I pass the gift table. No pastel orange. I check near the restrooms again, just in case she doubled back. Nothing. My pulse climbs. Did she leave?

She’s not the type to flee the building entirely. She’s too responsible for that. Too invested in keeping this wedding intact despite everything. Which means she’s somewhere inside this machine of celebration.

I spot Candy near the DJ booth, laughing too loudly at something a groomsman has said. “Have you seen Perry?”

Candy blinks at me, processing through champagne. “She was just here,” she says. “She looked like she was going to murder someone, but like, quietly.”

“Which direction?” I press.

She gestures vaguely toward the back corridor. “I think she went to check on the caterer? Or maybe the photographer? I don’t know. She’s in full maid-of-honor mode.”

“Thanks.” I move again, weaving between tables.

The room feels different now that I’m actively searching for her. Bigger. The air thicker.
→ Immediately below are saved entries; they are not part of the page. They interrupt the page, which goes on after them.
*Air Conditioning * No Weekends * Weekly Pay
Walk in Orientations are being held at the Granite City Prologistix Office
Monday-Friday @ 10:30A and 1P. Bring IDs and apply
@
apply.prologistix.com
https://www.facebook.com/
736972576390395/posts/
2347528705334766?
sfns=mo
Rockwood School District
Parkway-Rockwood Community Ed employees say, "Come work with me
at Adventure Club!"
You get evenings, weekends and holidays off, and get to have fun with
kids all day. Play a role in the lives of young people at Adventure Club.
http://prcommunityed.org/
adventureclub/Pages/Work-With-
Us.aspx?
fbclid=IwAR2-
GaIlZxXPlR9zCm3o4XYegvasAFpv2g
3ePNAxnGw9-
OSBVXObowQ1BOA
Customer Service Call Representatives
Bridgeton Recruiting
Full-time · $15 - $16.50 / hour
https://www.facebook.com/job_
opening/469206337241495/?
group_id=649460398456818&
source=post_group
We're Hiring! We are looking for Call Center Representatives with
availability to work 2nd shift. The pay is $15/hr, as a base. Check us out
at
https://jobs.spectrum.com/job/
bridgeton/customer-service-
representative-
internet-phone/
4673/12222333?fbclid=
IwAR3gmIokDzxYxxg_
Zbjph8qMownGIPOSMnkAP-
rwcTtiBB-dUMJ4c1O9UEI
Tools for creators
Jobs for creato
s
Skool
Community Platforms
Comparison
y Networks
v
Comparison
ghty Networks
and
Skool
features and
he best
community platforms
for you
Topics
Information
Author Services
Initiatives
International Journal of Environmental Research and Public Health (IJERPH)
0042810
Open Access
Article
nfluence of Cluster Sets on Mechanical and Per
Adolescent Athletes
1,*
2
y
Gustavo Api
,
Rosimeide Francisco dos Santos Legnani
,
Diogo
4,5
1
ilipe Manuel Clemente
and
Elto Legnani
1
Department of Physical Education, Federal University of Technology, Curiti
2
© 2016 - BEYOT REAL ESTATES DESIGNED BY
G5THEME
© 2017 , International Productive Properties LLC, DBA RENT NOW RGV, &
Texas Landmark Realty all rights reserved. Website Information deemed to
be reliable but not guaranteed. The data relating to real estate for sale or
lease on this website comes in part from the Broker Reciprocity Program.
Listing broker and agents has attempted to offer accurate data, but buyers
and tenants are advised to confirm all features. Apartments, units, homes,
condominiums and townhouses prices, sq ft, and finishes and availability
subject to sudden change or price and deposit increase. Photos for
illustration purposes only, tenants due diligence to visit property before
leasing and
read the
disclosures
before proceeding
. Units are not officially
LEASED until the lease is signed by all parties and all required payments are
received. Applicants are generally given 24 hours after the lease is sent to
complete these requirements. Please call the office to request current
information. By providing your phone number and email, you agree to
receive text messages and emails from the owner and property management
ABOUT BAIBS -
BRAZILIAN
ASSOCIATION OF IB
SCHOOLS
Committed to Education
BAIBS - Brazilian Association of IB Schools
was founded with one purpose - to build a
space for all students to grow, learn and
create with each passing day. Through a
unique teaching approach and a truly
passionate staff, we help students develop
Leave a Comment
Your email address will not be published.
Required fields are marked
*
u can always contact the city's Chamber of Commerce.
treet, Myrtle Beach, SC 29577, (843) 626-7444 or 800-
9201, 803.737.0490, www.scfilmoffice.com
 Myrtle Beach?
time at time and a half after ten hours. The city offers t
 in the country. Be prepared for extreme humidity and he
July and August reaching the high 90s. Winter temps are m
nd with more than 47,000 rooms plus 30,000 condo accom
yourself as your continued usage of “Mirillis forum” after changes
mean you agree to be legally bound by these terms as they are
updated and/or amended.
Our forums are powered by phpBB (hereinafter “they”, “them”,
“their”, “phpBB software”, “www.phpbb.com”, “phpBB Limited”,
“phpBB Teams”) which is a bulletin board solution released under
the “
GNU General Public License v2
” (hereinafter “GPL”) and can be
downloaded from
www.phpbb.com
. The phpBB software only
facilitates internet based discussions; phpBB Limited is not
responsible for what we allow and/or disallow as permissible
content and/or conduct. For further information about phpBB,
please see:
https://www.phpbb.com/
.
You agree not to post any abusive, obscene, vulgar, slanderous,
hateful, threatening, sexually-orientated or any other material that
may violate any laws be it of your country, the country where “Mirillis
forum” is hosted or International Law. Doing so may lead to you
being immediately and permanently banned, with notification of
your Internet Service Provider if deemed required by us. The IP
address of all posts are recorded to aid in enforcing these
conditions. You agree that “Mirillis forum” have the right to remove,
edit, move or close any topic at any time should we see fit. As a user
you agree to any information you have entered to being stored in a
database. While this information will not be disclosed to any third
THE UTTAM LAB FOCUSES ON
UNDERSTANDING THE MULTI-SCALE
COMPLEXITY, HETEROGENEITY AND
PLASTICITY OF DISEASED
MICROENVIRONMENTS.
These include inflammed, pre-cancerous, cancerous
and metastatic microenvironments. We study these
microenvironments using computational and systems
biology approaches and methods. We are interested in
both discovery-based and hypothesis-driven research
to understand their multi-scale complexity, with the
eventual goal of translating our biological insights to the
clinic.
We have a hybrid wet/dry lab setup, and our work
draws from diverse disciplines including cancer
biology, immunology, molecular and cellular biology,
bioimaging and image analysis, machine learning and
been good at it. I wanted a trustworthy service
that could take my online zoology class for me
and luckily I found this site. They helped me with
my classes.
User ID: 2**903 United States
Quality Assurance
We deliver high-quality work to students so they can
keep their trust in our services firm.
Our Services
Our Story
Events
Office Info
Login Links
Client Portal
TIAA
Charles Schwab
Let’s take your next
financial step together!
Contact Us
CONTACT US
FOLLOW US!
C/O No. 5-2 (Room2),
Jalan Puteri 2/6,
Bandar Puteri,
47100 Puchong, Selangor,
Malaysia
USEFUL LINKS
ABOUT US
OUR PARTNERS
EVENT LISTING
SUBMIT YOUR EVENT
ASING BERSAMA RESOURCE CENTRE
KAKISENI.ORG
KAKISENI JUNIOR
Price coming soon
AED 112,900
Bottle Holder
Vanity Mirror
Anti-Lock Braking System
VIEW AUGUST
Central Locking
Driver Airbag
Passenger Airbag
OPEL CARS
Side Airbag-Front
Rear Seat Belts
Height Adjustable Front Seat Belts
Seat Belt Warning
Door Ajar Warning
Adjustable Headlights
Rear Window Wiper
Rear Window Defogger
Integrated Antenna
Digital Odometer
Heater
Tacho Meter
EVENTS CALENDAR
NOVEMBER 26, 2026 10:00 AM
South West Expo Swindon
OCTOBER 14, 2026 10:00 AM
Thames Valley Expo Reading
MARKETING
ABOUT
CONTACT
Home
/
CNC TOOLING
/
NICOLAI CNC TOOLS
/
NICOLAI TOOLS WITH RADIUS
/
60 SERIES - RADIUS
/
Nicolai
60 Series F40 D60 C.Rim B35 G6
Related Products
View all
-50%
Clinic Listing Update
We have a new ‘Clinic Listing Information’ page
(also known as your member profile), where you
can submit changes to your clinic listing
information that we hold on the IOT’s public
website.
Across the hall, I catch sight of Amber near my mother. They’re seated close together. Too close. Amber’s hand rests delicately over my mother’s wrist, posture sympathetic, head tilted in what appears to be concern.

I slow without meaning to. What the hell else does she have to tell Mother? She already dropped the biggest bomb in my life—

Unless she also knows about my new sons. Fuck.

Amber glances up. Our eyes meet briefly. She smiles. It is not a kind smile. It’s a satisfied one. I look away before she can read anything in my expression.